==== Data to examine ====

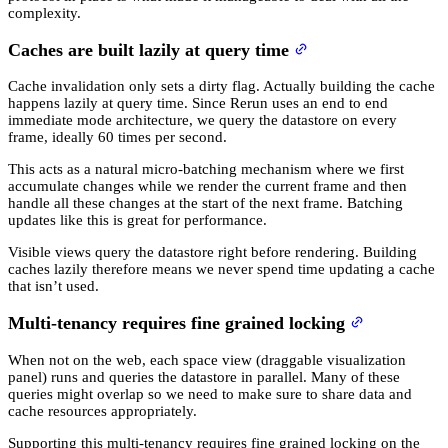
complexity.
Caches are built lazily at query time
Cache invalidation only sets a dirty flag. Actually building the cache
happens lazily at query time. Since Rerun uses an end to end
immediate mode architecture, we query the datastore on every
frame, ideally 60 times per second.
This acts as a natural micro-batching mechanism where we first
accumulate changes while we render the current frame and then
handle all these changes at the start of the next frame. Batching
updates like this is great for performance.
Visible views query the datastore right before rendering. Building
caches lazily therefore means we never spend time updating a cache
that isn’t used.
Multi-tenancy requires fine grained locking
When not on the web, each space view (draggable visualization
panel) runs and queries the datastore in parallel. Many of these
queries might overlap so we need to make sure to share data and
cache resources appropriately.
Supporting this multi-tenancy requires fine grained locking on the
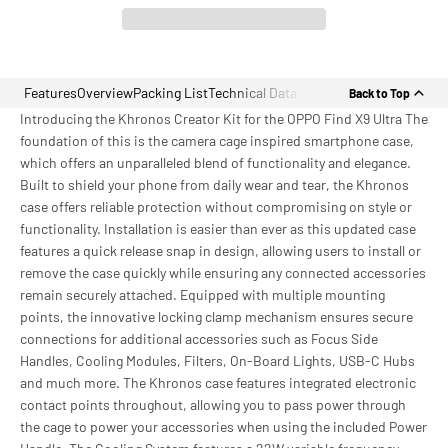
Features
Overview
Packing List
Technical Data
Back to Top
Introducing the Khronos Creator Kit for the OPPO Find X9 Ultra The
foundation of this is the camera cage inspired smartphone case,
which offers an unparalleled blend of functionality and elegance.
Built to shield your phone from daily wear and tear, the Khronos
case offers reliable protection without compromising on style or
functionality. Installation is easier than ever as this updated case
features a quick release snap in design, allowing users to install or
remove the case quickly while ensuring any connected accessories
remain securely attached. Equipped with multiple mounting
points, the innovative locking clamp mechanism ensures secure
connections for additional accessories such as Focus Side
Handles, Cooling Modules, Filters, On-Board Lights, USB-C Hubs
and much more. The Khronos case features integrated electronic
contact points throughout, allowing you to pass power through
the cage to power your accessories when using the included Power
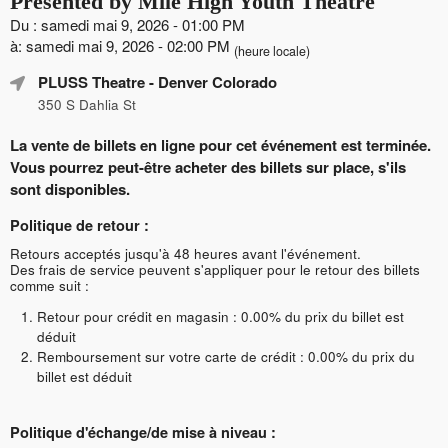
Presented by Mile High Youth Theatre
Du : samedi mai 9, 2026 - 01:00 PM
à: samedi mai 9, 2026 - 02:00 PM
(heure locale)
PLUSS Theatre
- Denver Colorado
350 S Dahlia St
La vente de billets en ligne pour cet événement est terminée.
Vous pourrez peut-être acheter des billets sur place, s'ils
sont disponibles.
Politique de retour :
Retours acceptés jusqu'à 48 heures avant l'événement.
Des frais de service peuvent s'appliquer pour le retour des billets
comme suit :
Retour pour crédit en magasin : 0.00% du prix du billet est
déduit
Remboursement sur votre carte de crédit : 0.00% du prix du
billet est déduit
Politique d'échange/de mise à niveau :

====

### [Assignment]
Copy the records exactly; no image should appear in the result.

### [Response area]
complexity.
Caches are built lazily at query time
Cache invalidation only sets a dirty flag. Actually building the cache
happens lazily at query time. Since Rerun uses an end to end
immediate mode architecture, we query the datastore on every
frame, ideally 60 times per second.
This acts as a natural micro-batching mechanism where we first
accumulate changes while we render the current frame and then
handle all these changes at the start of the next frame. Batching
updates like this is great for performance.
Visible views query the datastore right before rendering. Building
caches lazily therefore means we never spend time updating a cache
that isn’t used.
Multi-tenancy requires fine grained locking
When not on the web, each space view (draggable visualization
panel) runs and queries the datastore in parallel. Many of these
queries might overlap so we need to make sure to share data and
cache resources appropriately.
Supporting this multi-tenancy requires fine grained locking on the
Features
Overview
Packing List
Technical Data
Back to Top
Introducing the Khronos Creator Kit for the OPPO Find X9 Ultra The
foundation of this is the camera cage inspired smartphone case,
which offers an unparalleled blend of functionality and elegance.
Built to shield your phone from daily wear and tear, the Khronos
case offers reliable protection without compromising on style or
functionality. Installation is easier than ever as this updated case
features a quick release snap in design, allowing users to install or
remove the case quickly while ensuring any connected accessories
remain securely attached. Equipped with multiple mounting
points, the innovative locking clamp mechanism ensures secure
connections for additional accessories such as Focus Side
Handles, Cooling Modules, Filters, On-Board Lights, USB-C Hubs
and much more. The Khronos case features integrated electronic
contact points throughout, allowing you to pass power through
the cage to power your accessories when using the included Power
Presented by Mile High Youth Theatre
Du : samedi mai 9, 2026 - 01:00 PM
à: samedi mai 9, 2026 - 02:00 PM
(heure locale)
PLUSS Theatre
- Denver Colorado
350 S Dahlia St
La vente de billets en ligne pour cet événement est terminée.
Vous pourrez peut-être acheter des billets sur place, s'ils
sont disponibles.
Politique de retour :
Retours acceptés jusqu'à 48 heures avant l'événement.
Des frais de service peuvent s'appliquer pour le retour des billets
comme suit :
Retour pour crédit en magasin : 0.00% du prix du billet est
déduit
Remboursement sur votre carte de crédit : 0.00% du prix du
billet est déduit
Politique d'échange/de mise à niveau :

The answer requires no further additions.